## Request
Could you set down the records below exactly as they are, with no pictures?

____ Data supplied

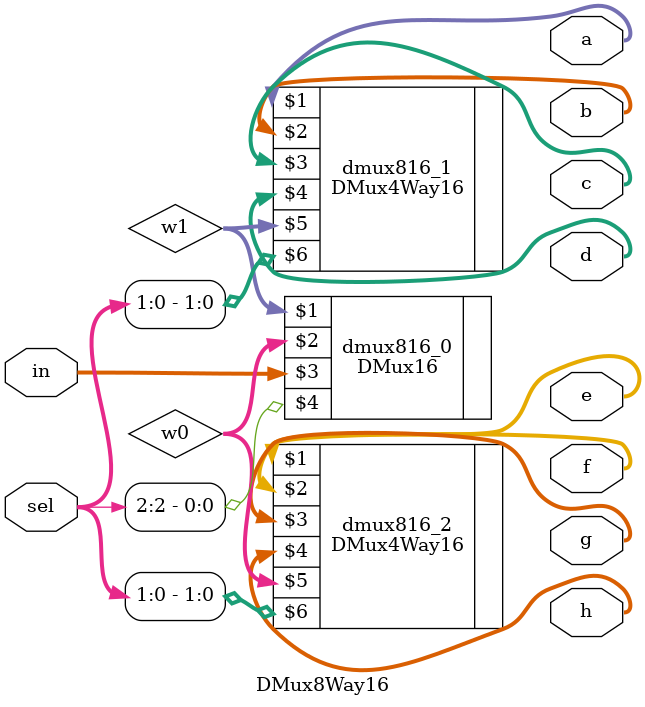
<source format=v>
/* módulo DMux8Way16 */

`ifndef _DMux8Way16_
`define _DMux8Way16_

`include "DMux4Way16.v"
`include "DMux16.v"

module DMux8Way16(a, b, c, d, e, f, g, h, in, sel);
    input [15:0] in;
    input [2:0] sel;
    output [15:0] a, b, c, d, e, f, g, h;
    wire [15:0] w1, w0;

    // 

    DMux16 dmux816_0(w1, w0, in, sel[2]);
    DMux4Way16 dmux816_1(a, b, c, d, w1, sel[1:0]);
    DMux4Way16 dmux816_2(e, f, g, h, w0, sel[1:0]);

endmodule

`endif
</source>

________

## Answer space
<source format=v>
/* módulo DMux8Way16 */

`ifndef _DMux8Way16_
`define _DMux8Way16_

`include "DMux4Way16.v"
`include "DMux16.v"

module DMux8Way16(a, b, c, d, e, f, g, h, in, sel);
    input [15:0] in;
    input [2:0] sel;
    output [15:0] a, b, c, d, e, f, g, h;
    wire [15:0] w1, w0;

    // 

    DMux16 dmux816_0(w1, w0, in, sel[2]);
    DMux4Way16 dmux816_1(a, b, c, d, w1, sel[1:0]);
    DMux4Way16 dmux816_2(e, f, g, h, w0, sel[1:0]);

endmodule

`endif
</source>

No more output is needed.